*** Data excerpt ***
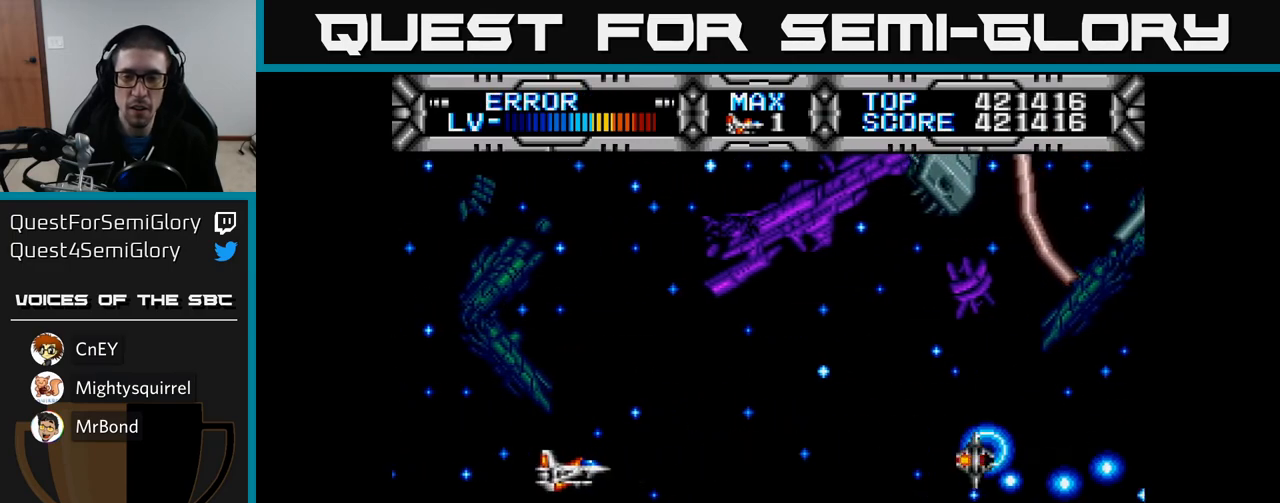
{"buttons": ["X", "DPAD_UP"], "left_stick": "center", "right_stick": "center", "events": [[17, "DPAD_LEFT", "up"], [50, "X", "down"], [350, "DPAD_UP", "down"]]}
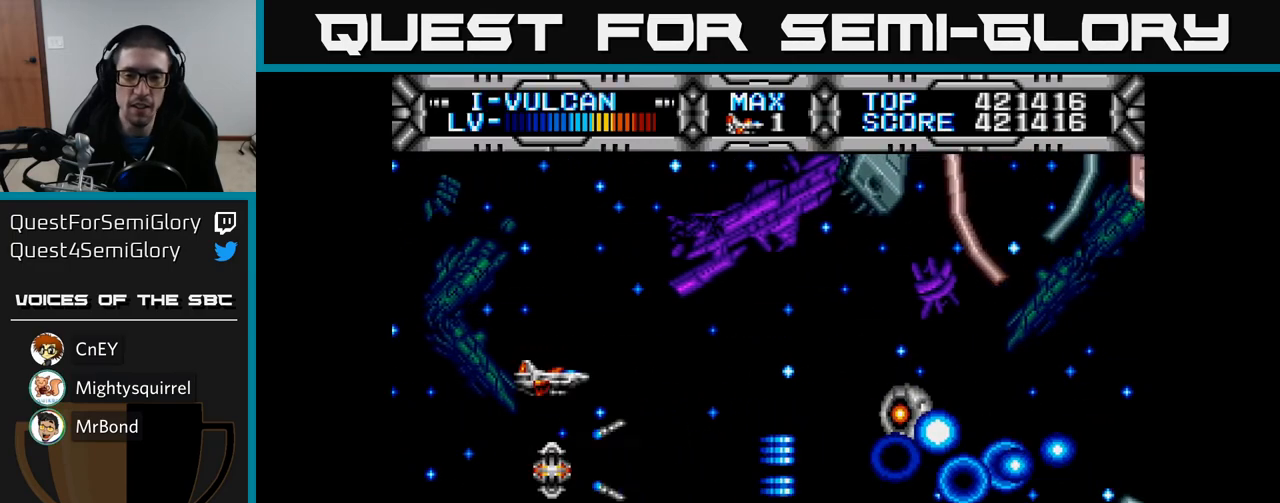
{"buttons": ["X"], "left_stick": "center", "right_stick": "center", "events": [[17, "DPAD_UP", "up"], [67, "DPAD_DOWN", "down"], [183, "DPAD_DOWN", "up"], [217, "DPAD_LEFT", "down"], [250, "DPAD_UP", "down"], [350, "DPAD_LEFT", "up"], [417, "DPAD_UP", "up"]]}
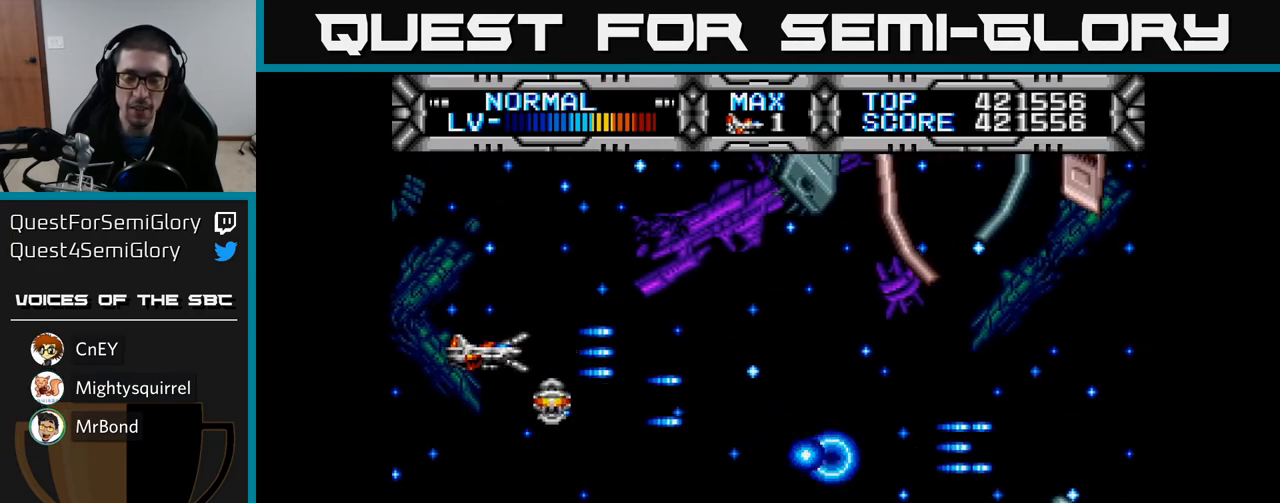
{"buttons": ["X"], "left_stick": "center", "right_stick": "center", "events": [[133, "DPAD_RIGHT", "down"], [317, "DPAD_RIGHT", "up"], [350, "DPAD_UP", "down"], [417, "DPAD_LEFT", "down"], [433, "DPAD_UP", "up"], [450, "DPAD_LEFT", "up"]]}
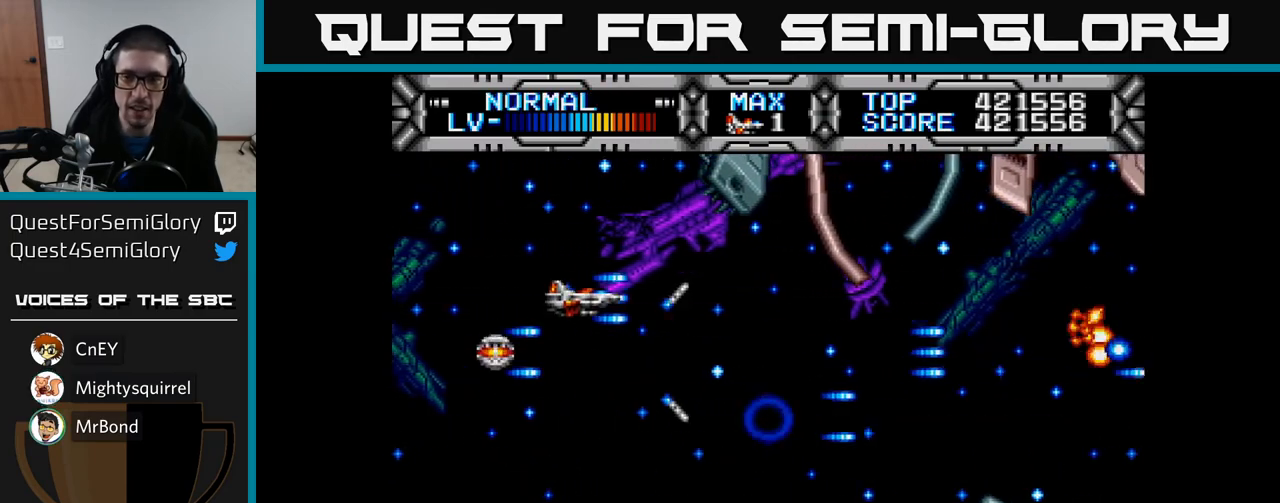
{"buttons": ["X"], "left_stick": "center", "right_stick": "center", "events": [[200, "DPAD_DOWN", "down"], [350, "DPAD_DOWN", "up"]]}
*** End of Data excerpt ***
** Exercise goal **
Without the pictures, repeat the listing exactly as it reads.

** The completed task **
{"buttons": ["X", "DPAD_UP"], "left_stick": "center", "right_stick": "center", "events": [[17, "DPAD_LEFT", "up"], [50, "X", "down"], [350, "DPAD_UP", "down"]]}
{"buttons": ["X"], "left_stick": "center", "right_stick": "center", "events": [[17, "DPAD_UP", "up"], [67, "DPAD_DOWN", "down"], [183, "DPAD_DOWN", "up"], [217, "DPAD_LEFT", "down"], [250, "DPAD_UP", "down"], [350, "DPAD_LEFT", "up"], [417, "DPAD_UP", "up"]]}
{"buttons": ["X"], "left_stick": "center", "right_stick": "center", "events": [[133, "DPAD_RIGHT", "down"], [317, "DPAD_RIGHT", "up"], [350, "DPAD_UP", "down"], [417, "DPAD_LEFT", "down"], [433, "DPAD_UP", "up"], [450, "DPAD_LEFT", "up"]]}
{"buttons": ["X"], "left_stick": "center", "right_stick": "center", "events": [[200, "DPAD_DOWN", "down"], [350, "DPAD_DOWN", "up"]]}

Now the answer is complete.